I cannot compare to academia. But in general the industry now, if you look at CVPR, a lot of companies are present, and they’re solving fundamental problems in computer vision.
Wenli: So the line is a bit blurred?
Alexander Toshev: Yeah, the line is very blurred. As a society, as a community, we need to solve these fundamental problems. Both universities and industries are operating in this. This is a pretty exciting time to be in industry. You have the intellectual freedom to pick important problems to work on.
Wenli: What would be the next milestone that you want to deliver next year?

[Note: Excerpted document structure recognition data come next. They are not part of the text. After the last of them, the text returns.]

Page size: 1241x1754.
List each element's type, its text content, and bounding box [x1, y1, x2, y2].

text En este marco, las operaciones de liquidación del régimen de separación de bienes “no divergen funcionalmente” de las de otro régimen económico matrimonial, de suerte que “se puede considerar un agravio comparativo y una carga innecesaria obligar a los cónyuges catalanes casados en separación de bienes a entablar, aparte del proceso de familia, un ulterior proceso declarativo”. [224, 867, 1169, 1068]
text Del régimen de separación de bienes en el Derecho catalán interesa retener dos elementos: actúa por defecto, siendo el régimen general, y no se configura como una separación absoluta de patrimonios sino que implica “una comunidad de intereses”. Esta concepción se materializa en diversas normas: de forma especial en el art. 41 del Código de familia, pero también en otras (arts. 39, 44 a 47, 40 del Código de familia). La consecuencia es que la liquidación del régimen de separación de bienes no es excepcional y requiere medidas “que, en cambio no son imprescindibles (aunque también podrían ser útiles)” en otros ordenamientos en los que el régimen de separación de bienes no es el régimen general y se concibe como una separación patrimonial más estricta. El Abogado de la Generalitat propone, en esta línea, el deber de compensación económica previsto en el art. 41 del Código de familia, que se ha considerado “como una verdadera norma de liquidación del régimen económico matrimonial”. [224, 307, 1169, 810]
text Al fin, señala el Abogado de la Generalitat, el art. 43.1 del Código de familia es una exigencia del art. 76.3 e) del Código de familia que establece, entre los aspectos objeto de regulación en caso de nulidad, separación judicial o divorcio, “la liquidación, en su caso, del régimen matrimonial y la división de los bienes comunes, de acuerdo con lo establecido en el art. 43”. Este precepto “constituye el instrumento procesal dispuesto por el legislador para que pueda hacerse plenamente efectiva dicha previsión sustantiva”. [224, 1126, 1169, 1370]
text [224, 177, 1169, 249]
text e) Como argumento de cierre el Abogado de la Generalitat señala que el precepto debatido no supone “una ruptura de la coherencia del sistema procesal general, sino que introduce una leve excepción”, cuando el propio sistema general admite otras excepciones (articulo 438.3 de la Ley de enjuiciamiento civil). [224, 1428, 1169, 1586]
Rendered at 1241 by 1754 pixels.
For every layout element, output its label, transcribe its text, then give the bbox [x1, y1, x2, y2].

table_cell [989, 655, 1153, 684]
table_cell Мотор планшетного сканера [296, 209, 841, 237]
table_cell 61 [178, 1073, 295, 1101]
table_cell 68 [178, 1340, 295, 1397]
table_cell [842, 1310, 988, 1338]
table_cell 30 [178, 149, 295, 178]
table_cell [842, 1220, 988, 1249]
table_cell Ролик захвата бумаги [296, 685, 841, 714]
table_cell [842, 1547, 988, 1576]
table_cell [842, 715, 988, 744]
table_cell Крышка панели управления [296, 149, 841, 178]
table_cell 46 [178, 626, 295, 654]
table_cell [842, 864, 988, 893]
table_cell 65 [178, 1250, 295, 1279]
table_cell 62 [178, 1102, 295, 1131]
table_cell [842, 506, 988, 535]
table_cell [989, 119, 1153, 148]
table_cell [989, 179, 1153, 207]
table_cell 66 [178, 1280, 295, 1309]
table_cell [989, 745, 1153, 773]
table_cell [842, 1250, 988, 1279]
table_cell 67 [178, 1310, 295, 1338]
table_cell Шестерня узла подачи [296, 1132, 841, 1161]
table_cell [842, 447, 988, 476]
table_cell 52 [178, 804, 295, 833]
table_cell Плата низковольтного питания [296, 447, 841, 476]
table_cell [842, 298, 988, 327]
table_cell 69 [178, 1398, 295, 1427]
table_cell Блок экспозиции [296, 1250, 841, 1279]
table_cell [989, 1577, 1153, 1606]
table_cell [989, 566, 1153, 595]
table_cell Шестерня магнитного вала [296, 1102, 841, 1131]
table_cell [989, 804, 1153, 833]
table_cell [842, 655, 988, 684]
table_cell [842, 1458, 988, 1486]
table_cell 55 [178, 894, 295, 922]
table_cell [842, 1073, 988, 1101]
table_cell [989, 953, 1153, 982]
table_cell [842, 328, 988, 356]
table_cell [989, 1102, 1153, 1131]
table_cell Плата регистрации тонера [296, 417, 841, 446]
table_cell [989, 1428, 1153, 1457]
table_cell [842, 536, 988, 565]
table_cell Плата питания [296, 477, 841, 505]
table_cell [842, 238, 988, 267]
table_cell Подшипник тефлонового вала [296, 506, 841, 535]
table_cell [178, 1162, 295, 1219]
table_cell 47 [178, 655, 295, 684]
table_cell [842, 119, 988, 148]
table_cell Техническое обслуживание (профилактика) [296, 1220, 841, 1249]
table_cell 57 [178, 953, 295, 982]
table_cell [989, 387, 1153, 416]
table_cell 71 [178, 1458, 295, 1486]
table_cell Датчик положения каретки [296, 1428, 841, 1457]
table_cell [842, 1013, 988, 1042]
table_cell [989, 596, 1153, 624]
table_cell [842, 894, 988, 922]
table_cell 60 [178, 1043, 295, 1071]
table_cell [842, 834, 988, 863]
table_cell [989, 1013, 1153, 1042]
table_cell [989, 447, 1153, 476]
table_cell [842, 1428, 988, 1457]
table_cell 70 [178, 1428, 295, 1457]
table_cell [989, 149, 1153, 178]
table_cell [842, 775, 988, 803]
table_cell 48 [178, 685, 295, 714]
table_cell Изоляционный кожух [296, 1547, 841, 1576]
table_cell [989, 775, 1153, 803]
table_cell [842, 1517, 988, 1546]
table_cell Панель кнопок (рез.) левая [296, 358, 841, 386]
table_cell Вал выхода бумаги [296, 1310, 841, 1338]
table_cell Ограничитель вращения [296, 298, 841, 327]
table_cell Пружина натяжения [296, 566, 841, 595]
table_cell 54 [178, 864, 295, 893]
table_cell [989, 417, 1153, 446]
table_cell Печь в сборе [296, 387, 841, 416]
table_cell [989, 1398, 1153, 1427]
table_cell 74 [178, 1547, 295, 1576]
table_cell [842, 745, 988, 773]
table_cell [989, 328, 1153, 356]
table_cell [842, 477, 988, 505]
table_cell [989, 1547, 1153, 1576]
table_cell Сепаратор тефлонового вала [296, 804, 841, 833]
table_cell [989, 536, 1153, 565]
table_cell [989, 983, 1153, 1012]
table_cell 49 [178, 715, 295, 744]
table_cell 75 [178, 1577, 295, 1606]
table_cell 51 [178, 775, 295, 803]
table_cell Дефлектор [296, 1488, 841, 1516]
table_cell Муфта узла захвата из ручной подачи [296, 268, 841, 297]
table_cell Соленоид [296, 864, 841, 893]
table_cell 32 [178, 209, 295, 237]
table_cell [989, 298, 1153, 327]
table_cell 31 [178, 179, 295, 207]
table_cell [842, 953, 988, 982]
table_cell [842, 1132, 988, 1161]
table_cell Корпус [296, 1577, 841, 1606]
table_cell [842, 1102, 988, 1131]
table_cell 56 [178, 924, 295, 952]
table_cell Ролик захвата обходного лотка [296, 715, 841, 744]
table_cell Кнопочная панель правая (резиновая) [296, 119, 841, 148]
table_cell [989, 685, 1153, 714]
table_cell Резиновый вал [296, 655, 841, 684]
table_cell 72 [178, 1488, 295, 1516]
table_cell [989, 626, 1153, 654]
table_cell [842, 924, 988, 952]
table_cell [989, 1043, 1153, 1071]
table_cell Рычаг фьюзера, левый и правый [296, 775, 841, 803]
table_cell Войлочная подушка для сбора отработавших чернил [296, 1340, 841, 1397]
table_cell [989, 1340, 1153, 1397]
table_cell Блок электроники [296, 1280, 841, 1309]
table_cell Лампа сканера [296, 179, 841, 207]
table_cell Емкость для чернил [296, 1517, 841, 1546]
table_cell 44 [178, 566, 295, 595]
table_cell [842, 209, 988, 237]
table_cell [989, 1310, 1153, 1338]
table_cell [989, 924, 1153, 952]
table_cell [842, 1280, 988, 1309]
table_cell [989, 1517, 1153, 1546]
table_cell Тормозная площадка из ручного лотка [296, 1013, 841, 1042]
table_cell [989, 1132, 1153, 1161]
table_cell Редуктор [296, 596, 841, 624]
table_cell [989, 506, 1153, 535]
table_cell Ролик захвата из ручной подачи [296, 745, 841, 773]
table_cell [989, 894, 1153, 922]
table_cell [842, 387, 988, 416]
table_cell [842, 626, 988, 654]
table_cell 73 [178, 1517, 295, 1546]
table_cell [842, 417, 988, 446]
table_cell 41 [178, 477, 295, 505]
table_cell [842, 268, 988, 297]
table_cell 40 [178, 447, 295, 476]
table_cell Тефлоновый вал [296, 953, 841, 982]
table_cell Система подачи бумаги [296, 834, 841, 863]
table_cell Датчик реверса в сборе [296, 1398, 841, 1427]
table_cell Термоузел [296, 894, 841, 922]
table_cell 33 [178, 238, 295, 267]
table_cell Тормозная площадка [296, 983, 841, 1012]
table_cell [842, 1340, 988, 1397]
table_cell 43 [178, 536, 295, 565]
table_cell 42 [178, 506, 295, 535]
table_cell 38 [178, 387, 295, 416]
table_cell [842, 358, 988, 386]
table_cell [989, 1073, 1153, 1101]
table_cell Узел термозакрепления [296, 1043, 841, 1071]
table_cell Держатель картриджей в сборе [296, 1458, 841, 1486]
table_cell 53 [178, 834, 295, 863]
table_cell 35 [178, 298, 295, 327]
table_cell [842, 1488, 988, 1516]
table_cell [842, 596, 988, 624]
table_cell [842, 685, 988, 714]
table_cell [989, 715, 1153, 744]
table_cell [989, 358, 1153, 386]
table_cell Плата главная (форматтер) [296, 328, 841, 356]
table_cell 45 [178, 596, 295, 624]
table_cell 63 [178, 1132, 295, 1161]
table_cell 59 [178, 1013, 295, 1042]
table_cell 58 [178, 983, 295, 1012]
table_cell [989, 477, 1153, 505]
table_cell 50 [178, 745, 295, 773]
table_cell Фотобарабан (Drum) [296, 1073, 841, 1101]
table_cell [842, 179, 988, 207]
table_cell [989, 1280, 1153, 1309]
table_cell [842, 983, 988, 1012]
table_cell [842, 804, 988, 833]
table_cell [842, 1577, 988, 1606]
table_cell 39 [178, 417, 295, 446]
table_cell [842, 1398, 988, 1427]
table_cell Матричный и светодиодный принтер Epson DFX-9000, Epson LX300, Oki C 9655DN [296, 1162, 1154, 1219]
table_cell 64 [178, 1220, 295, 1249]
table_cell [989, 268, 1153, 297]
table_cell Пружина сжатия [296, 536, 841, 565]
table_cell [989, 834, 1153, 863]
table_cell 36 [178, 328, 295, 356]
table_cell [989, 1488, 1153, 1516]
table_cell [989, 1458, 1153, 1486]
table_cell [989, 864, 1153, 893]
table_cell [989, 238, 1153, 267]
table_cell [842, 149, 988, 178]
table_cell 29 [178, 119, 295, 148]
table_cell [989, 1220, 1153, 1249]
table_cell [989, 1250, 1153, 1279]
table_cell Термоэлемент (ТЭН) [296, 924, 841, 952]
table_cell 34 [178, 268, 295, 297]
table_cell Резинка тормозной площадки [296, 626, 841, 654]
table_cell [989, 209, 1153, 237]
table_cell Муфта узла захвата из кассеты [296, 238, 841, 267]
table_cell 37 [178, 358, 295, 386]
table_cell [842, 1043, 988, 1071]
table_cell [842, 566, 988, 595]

That’s a good question. In general, we would like to push along the lines of this problem and try to make progress. You find a problem and make progress in some of the dimensions. But it's really hard to answer this question. Things can change very quickly.
Wenli: Even CVPR is changing quickly. The number of paper increased dramatically, and the number of people attending increased dramatically. And the whole industry is receiving so much attention now. That's why you're saying that it is an exciting time to be in this industry and figure out which direction you want to work on. And I feel like each direction is full of opportunities and excitement, but there are also lots of problems that need to be solved.
Yeah, that’s true. There are a lot of problems to be solved. It’s so exciting.
Wenli: You like to solve problems as a scientist, that’s very nice. Thank you so much for coming here.
Thank you very much for having me.